Aha! I’m back!!! You all thought I hit writer’s block didn’t you? Well no I didn’t (obviously). I’ve just been tying up some loose ends on this book I’m writing. Before y’all start asking questions yes, I have a book that I’m writing and no it’s not going to come out anytime soon yet. So you may stop staring with your mouth open at your screen, you look dumb hehehe and stop thinking up of ways to get me to tell you about it before it’s out. To all those who are planning on popping up now that me = famous in future (Yeah right!), just stop. There will be no goodies for you.
Onto today’s issue. Valentine’s Day. February the 14th. A day dreaded by most (or few depending on how you look at it) men in today’s society. We all know why. Because it’s the one day of the year where our companions/friends/person-you-just-met-on-Saturday-and-gave-you-their-number of the female gender, get to take you for all you’ve got. Financially. A moment of silence please for the millions of men out there already trapped in this lose-most-of-your-money activity……………….. Moment over.

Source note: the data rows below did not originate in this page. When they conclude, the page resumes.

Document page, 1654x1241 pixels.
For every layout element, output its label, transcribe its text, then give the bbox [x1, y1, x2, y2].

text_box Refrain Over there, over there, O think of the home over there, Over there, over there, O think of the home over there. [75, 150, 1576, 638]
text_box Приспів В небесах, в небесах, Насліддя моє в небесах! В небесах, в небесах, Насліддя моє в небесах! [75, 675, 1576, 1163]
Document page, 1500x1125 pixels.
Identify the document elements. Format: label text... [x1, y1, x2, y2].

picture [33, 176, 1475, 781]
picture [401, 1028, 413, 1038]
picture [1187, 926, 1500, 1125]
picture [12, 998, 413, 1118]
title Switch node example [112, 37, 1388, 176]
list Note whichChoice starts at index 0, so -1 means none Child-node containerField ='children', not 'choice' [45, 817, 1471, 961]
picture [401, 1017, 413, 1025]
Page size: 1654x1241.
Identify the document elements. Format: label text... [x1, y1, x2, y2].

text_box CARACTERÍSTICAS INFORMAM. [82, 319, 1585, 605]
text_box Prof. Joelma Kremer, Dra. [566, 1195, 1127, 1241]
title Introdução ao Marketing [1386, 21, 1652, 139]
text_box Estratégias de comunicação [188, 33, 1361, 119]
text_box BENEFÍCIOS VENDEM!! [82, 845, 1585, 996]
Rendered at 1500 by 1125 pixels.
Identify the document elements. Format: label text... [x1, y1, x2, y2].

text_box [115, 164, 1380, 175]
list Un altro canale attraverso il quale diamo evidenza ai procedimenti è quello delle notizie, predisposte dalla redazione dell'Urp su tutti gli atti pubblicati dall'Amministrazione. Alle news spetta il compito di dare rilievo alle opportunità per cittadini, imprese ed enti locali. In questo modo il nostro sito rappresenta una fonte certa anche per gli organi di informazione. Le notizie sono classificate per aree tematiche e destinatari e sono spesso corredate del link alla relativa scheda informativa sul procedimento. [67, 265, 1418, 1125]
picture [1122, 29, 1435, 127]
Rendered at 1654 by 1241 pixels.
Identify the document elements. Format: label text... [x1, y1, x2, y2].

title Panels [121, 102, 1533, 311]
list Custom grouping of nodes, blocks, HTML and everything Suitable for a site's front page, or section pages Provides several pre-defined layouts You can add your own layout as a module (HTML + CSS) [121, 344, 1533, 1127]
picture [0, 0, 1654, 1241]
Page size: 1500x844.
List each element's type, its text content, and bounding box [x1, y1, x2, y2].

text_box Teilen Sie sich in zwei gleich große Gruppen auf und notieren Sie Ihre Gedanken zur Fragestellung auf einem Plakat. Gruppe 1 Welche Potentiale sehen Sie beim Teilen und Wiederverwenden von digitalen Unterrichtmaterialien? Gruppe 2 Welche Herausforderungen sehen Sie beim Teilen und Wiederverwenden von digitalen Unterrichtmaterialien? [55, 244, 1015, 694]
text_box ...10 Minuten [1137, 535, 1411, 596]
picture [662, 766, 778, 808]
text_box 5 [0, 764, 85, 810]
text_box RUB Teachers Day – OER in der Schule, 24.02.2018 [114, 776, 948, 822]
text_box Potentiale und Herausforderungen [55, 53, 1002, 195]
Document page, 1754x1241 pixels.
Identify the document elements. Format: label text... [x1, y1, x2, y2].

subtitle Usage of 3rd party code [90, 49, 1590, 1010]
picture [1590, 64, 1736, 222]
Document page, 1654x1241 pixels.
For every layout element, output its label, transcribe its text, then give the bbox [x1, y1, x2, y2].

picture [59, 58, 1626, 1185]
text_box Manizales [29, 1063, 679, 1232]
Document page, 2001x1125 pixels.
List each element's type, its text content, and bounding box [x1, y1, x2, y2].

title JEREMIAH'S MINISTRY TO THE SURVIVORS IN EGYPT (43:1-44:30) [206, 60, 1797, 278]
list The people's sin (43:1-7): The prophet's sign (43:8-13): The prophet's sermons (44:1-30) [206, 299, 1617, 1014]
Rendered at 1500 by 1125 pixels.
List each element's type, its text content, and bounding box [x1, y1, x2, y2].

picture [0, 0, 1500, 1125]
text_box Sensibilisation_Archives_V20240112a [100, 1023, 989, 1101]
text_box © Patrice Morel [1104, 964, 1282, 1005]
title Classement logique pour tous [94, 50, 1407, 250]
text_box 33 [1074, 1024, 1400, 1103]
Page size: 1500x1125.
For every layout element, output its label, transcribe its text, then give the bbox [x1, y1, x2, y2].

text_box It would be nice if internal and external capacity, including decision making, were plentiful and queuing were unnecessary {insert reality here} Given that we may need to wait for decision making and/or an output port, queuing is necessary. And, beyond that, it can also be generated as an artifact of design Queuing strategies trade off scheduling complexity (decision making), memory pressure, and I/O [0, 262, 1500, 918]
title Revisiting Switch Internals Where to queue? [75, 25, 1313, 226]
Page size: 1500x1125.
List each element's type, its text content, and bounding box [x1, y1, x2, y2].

Just know there are a few hundred or thousands of us out here feeling your pain.
However, it’s not that bad a day. I’d even go as far as to congratulate those taking others out on that day to a movie or dinner or whatever. You know why? Because for some of them (a really small number), a lot of action is what they will get (if you know what I mean) as the rest who have no one (which is none too surprisingly a large number) will have zero action. But my guess is a lot of lotion will be expended on that day. True story.
Still I wouldn’t blame them since, as they claim, it’s the ladies fault for not encouraging them to take them out. One of my sources (a really lonely one. Maybe I ought to hook him up or something) claimed that there are a few things putting them off from going out on a date on said date (see what I did there?). I can’t remember all of them but here is what I picked up.
The ladies expect too much. I can’t verify this since not all are the same, however the few (or many) that are like this tend to want their respective male counterparts to put them way above everything else. There’s the normal everyday put-your-lady-on-a-pedestal, but damn. This cursed day requires a pedestal so high I think it may lead you right up to Heaven’s gate. Breakfast in bed if possible, lots of expensive chocolate and candy, ice-cream, etc. pick them up, carry them around, (again for the record, I state these aren’t my views but my sources’ (yes not one) views). I don’t know about this but, it seems kind of true what with them getting extremely moody the moment you forget to do any of the above.
Another thing. All of them have multiple dates on the same day!!!! This makes it either a tendering process or for you to pick a number and wait in line. The last being the one with lots of cash and the best plans for the evening. The sources state how hurtful and ego-killing it is to drop off a lady after the date and five minutes later to see her get picked up by another brother in a flashier car than yours and she is in a hotter dress than she was in when she was with you. Burns. Right in the bloody heart (the last word has been altered to adhere to reader discretion. Hahahaha.)
What was the other thing? Hmm can’t remember now. The sources kept shouting out their reasons I couldn’t get them all. Maybe I’ll gather more data before then. But for now that’s all. To be continued on a later post hehehe.
I don’t know about you all but my plans include a movie, myself, a soft drink and maybe, just maybe, that-random-person-I-met-on-Saturday-who-gave-me-her-number (sad right? Hahahaha. Stop laughing. It’s serious. I mean it.) Otherwise have a great night. Night Blade out.